#### Extract provided
I've had my same phone number for about 8 years now, but yet I continue to receive phone calls, almost daily or multiple times a day from various numbers asking for the same person, who is not me. Is there anything I can do about this to make it stop?

GlapLaw2 karma

Tell them to stop, but if that hasn't worked, figure out who the most frequent violators are, and assuming those companies have made a lot of calls, go to a TCPA attorney and let them know the company name, number(s), estimated number of calls, and the situation.

joesighugh1 karma

I've been receiving calls from a company in Texas area codes which mentions I have an outstanding payday loan or something and that they're going to get a warrant issued for my arrest if I don't settle. I never took out the loan but they had an old (now closed, thank god) bank account number they referenced. Would this be a good case?

GlapLaw2 karma

Are you able to determine what company it is? It sounds like a scam, but I've seen "legit" companies behave similarly.

SecessionIsLaughable1 karma

Is it possible to do anything about the calls from a "Windows Tech"?

They love to say my computer is being hacked right now, even when I tell them the computer is off. At first, it was funny... Now, it just pisses me off. I repeatedly asked them to not call me again, but they just ignore anything you say. To call these people bastards would be an understatement.

GlapLaw2 karma

From my research, these are scam outfits in India. I just don't know of any feasible way to go after them legally.

Silverwave21 karma

A few month back I got a new phone number, now every few days I get calls from different 800 numbers that are all automated sex line messages, I do not know how to speak with a human on the line and do not want to pay to speak to one do I have a case?

GlapLaw2 karma

That could very well be a case, if you can identify the company(ies) calling.

Silverwave21 karma

Ok, next time they call ill listen. Now i do need to ask, if the previous owner of this number gave out the number will that hurt the (potential) case?

GlapLaw2 karma

Consent can only be given by the current subscriber or customary user, not a previous subscriber.

If you Google the numbers you should be able to identify companies.

dee_berg1 karma


I am getting constant robo calls that pretend to be people asking to install GE security software. Eventually I decided to stay on and answer through the questions and was connected to a person. I asked for the name of the company they work for and it doesnt exist. WHAT ON EARTH CAN I DO TO MAKE THEM STOP?

Edit: All on cell phone, have a list of blocked numbers, and would be HAPPY to sue.

#### Dataset entries
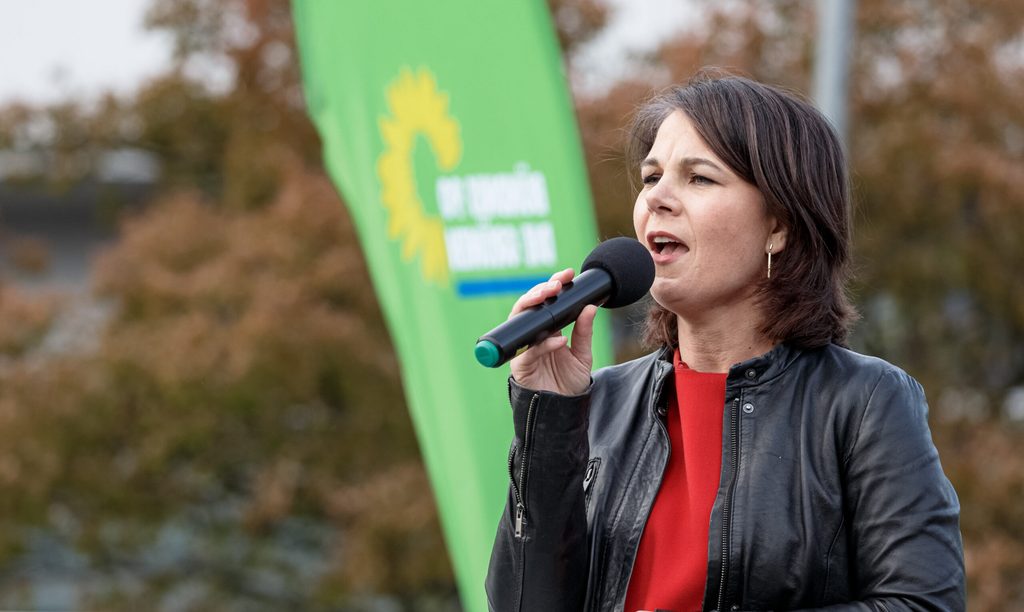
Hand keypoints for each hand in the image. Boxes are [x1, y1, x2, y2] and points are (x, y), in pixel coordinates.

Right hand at [509, 268, 596, 395]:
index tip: (568, 273)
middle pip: (529, 306)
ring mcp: (524, 349)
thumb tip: (591, 306)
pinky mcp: (520, 366)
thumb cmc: (568, 381)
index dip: (554, 284)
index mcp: (547, 329)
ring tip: (549, 295)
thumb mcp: (582, 354)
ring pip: (520, 321)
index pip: (546, 301)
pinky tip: (559, 339)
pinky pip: (529, 351)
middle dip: (540, 290)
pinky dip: (544, 344)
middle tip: (556, 283)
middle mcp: (533, 335)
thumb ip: (584, 331)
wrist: (563, 410)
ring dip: (532, 305)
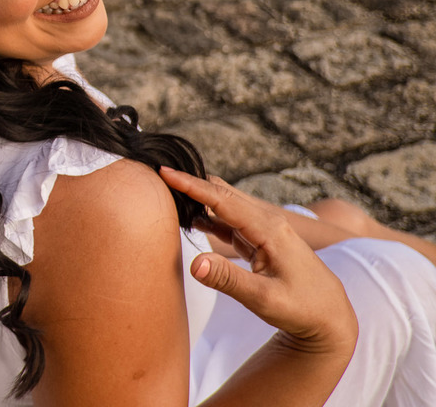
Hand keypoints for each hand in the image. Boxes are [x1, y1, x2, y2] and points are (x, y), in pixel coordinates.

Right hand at [158, 168, 356, 355]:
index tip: (165, 171)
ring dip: (199, 197)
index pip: (222, 199)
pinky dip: (208, 214)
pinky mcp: (260, 239)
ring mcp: (264, 229)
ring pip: (225, 204)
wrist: (330, 317)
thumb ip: (227, 280)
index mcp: (268, 229)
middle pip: (222, 192)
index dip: (192, 185)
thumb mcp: (264, 299)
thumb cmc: (301, 308)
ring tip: (168, 193)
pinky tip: (191, 217)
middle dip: (192, 183)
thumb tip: (193, 263)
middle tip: (158, 177)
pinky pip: (228, 219)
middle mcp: (267, 221)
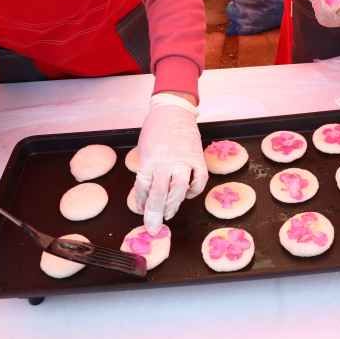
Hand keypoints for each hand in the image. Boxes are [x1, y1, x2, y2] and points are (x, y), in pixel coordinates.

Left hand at [133, 93, 207, 233]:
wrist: (174, 110)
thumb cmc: (155, 129)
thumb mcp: (144, 149)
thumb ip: (146, 171)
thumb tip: (145, 196)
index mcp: (148, 159)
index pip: (142, 188)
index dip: (141, 202)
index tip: (141, 211)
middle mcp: (165, 162)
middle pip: (159, 194)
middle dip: (155, 214)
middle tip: (153, 227)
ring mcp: (183, 160)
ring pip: (179, 190)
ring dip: (173, 205)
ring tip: (169, 214)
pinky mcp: (198, 158)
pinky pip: (198, 181)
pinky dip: (193, 191)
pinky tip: (187, 194)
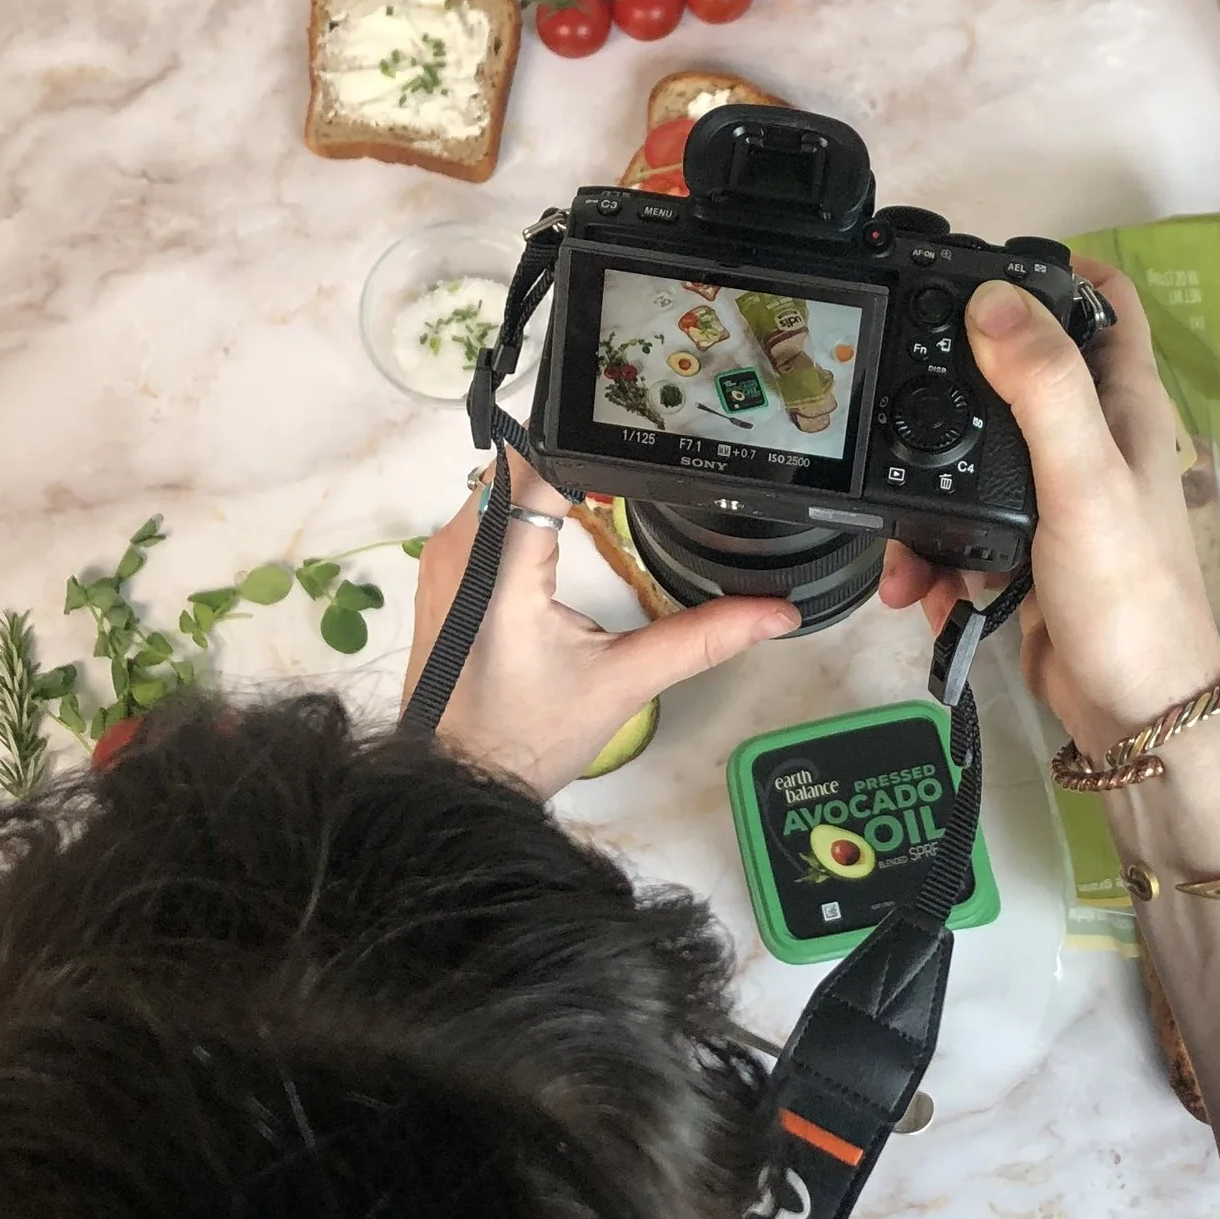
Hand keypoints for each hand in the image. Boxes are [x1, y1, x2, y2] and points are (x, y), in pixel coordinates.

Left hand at [403, 470, 796, 795]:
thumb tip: (775, 613)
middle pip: (521, 461)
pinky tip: (570, 513)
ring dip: (551, 473)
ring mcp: (445, 557)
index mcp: (500, 566)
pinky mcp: (444, 573)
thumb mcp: (623, 683)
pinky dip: (527, 501)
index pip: (543, 465)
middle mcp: (460, 548)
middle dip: (578, 451)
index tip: (645, 436)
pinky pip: (486, 510)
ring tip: (615, 476)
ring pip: (500, 480)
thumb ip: (701, 638)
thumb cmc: (526, 737)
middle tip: (642, 448)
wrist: (457, 782)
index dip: (593, 444)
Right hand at [878, 263, 1219, 758]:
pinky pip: (961, 535)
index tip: (976, 271)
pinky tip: (918, 590)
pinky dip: (932, 558)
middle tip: (889, 394)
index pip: (1102, 302)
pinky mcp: (1025, 556)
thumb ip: (1043, 387)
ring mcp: (1058, 501)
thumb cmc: (1125, 592)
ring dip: (925, 495)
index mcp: (1124, 406)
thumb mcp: (1083, 478)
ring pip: (974, 462)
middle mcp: (1093, 441)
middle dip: (950, 385)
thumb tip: (991, 297)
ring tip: (898, 546)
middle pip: (1016, 376)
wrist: (1131, 713)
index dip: (1050, 270)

#### Task description
Continue the forum thread about unwanted phone calls from where its last post ends.

#### Answer area
GlapLaw1 karma

I get these too. They're nearly impossible to economically trace to the source, in my experience.

Always_Excited1 karma

I work in a small business, and we get a call by a credit card processing company twice a day. i put our number on the do not call list, and it didn't stop them.

Are business land lines free game?

GlapLaw1 karma

The DNC list only applies to business lines, as far as I know.

Naranjas11 karma

Good stuff. I get these calls from time to time (Your Health Insurance is APPROVED!) but never keep a log of them or jot anything down. The next time I get one, what information do I need to get from them that would be helpful to you?

GlapLaw1 karma

Company name (and some corroboration of that name, such as a website, email address, or call back number).

SquidBolado1 karma

Would this apply to spam emails perhaps?

GlapLaw2 karma

Oh God, I wish. Not federally. I believe some states have email spam laws, but I am not well versed in those. California does I believe.

Wild_Hair1 karma

What are your thoughts on companies using devices to mask their true phone number?

If I get a call from a number like this, how do I report the scam or abuse?

I keep getting a call from "Microsoft Support" telling me my IP address is bad and I need to give them information. I know it's a scam because I don't have a home computer.

GlapLaw1 karma

My thoughts? I wish technology/Congress/carriers would somehow come up with a way to unmask/prevent spoofing. But I don't know of any easy way.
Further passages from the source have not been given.